As far as I can tell, the inverse-droplet-and-jug theme is western, and wasn’t prevalent until the 15th century. You might notice that the Arabic manuscript included in the compilation above depicts sap collection in quite a different way, with liquid streaming from holes in the tree into a collection-trough at the base—no vases or droplets. The image to its left shows no sap collection at all, the “jugs” are actually fruits being harvested (probably Momordica “balsam apple” which is different from the resin-balsams). I am still keeping my eyes open for non-Western manuscripts with jugs and inverse-droplets but haven’t seen any yet.

As can be seen from the examples directly above, 14th-century images of balsam don’t typically include inverse-droplets (although sometimes they include vases or buckets), and tend to focus on naturalistic aspects of the plants. By the 17th century, accurate drawings of plants had largely superseded illustrations that incorporate the use and environment of the plant. So, the time period during which inverse-droplets were popular in herbal manuscripts is important to VMS research because it is temporally similar to the century during which crossbowmen appeared as Sagittarius in zodiac illustrations.

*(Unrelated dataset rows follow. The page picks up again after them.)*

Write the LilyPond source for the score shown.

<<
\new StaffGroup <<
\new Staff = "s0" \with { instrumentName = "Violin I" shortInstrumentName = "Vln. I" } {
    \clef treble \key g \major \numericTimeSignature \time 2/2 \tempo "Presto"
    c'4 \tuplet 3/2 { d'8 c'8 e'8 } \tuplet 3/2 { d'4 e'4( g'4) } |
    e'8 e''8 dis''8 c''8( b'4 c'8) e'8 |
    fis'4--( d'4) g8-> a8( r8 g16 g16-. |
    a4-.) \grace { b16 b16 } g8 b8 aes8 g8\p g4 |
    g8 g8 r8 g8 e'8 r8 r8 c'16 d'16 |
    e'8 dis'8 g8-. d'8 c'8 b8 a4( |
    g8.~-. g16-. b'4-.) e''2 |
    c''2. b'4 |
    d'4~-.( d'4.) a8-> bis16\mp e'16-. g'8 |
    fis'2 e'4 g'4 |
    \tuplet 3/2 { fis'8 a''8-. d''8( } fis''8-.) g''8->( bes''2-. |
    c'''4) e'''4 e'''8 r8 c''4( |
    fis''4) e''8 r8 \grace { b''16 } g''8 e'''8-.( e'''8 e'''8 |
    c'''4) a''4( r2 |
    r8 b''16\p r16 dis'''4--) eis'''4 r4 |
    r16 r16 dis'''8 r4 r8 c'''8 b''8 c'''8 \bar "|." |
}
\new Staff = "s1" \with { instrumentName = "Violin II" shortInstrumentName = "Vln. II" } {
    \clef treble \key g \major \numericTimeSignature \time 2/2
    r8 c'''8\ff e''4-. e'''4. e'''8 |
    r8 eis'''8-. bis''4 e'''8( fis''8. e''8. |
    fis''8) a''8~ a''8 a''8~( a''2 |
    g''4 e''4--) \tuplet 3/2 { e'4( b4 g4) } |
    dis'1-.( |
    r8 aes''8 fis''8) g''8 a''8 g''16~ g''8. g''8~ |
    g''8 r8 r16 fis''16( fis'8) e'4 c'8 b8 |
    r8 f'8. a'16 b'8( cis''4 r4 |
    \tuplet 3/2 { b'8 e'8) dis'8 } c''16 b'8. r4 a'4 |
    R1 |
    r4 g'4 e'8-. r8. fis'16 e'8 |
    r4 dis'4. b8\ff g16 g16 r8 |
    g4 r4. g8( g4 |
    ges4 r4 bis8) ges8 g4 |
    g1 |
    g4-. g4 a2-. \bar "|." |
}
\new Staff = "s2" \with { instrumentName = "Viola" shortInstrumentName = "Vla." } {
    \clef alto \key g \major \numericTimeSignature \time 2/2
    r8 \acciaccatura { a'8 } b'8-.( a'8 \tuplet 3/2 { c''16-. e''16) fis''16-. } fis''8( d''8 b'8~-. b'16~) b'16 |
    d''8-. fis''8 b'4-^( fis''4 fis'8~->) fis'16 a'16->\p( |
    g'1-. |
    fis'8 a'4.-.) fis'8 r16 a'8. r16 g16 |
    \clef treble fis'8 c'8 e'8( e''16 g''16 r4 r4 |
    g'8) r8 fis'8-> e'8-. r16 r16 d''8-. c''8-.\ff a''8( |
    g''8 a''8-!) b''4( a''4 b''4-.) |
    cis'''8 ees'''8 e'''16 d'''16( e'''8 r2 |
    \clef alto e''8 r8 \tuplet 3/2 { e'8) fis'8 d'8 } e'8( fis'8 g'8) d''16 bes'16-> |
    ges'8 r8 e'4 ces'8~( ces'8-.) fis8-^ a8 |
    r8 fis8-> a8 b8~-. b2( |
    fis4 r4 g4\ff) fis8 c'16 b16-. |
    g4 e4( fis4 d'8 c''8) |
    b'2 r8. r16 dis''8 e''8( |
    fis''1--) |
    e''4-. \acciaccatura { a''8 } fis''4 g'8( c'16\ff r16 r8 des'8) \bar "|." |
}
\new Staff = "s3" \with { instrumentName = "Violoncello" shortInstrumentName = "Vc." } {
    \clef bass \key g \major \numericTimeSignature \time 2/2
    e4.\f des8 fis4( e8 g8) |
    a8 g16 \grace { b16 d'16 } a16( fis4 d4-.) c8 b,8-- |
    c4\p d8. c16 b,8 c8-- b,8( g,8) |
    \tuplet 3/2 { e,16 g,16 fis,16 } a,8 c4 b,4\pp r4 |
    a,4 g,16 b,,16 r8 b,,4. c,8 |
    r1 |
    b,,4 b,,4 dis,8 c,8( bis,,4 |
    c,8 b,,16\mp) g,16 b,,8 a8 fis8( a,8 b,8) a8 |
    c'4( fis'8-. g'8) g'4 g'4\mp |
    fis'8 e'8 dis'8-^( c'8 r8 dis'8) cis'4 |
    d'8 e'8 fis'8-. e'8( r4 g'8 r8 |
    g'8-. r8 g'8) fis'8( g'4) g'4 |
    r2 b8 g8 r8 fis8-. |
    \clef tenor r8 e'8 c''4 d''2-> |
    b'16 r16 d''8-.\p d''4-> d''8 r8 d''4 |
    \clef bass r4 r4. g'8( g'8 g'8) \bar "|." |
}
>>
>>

Why does the VMS drawing have dual-colored roots? I think it’s deliberate, not just haphazard paint application, but I’m hesitant to interpret it too soon. I’ll hazard a preliminary guess, however, that it might be because the Commiphora that produces Balm of Gilead and the Commiphoras that produce myrrh are quite similar, are harvested the same way, and are variously called “balsam” or, perhaps, that both balsam and date palm saps are represented.

Summary

Vase-like Commiphora bud [Photo detail courtesy of toptropicals.com]

If you are skeptical about whether the VMS drawing represents balsam, consider this… the VMS has little vase-like flowers coming directly out of the stalk, and so does Commiphora. These are usually pale yellow or red and yellow, and are especially characteristic of Commiphora abyssinica, the tree that produces sap from which we get myrrh, a resin that has been highly esteemed for thousands of years for its preservative, medicinal, and fragrant qualities.

If the VMS drawing represents balsam, or some kind of sap that is harvested like balsam, then it follows tradition in a number of important ways: it’s somewhat fern-like, includes a reference to collecting-vases, and includes droplets with their tails pointing down, all characteristics found in manuscripts of the early/mid-15th century. But it is also different in some significant ways. It is greatly simplified, includes no gates or castles, and yet has something lacking from the other medieval drawings… the unusual little flower “vases” characteristic of balsam trees, a detail that only someone interested in plants would notice because these buds quickly turn into little knobs. I’ve said many times that I think whoever drew the VMS plants wasn’t just a copyist, that it was someone who knew a few things about plants, and the addition of these buds seems to point in that direction.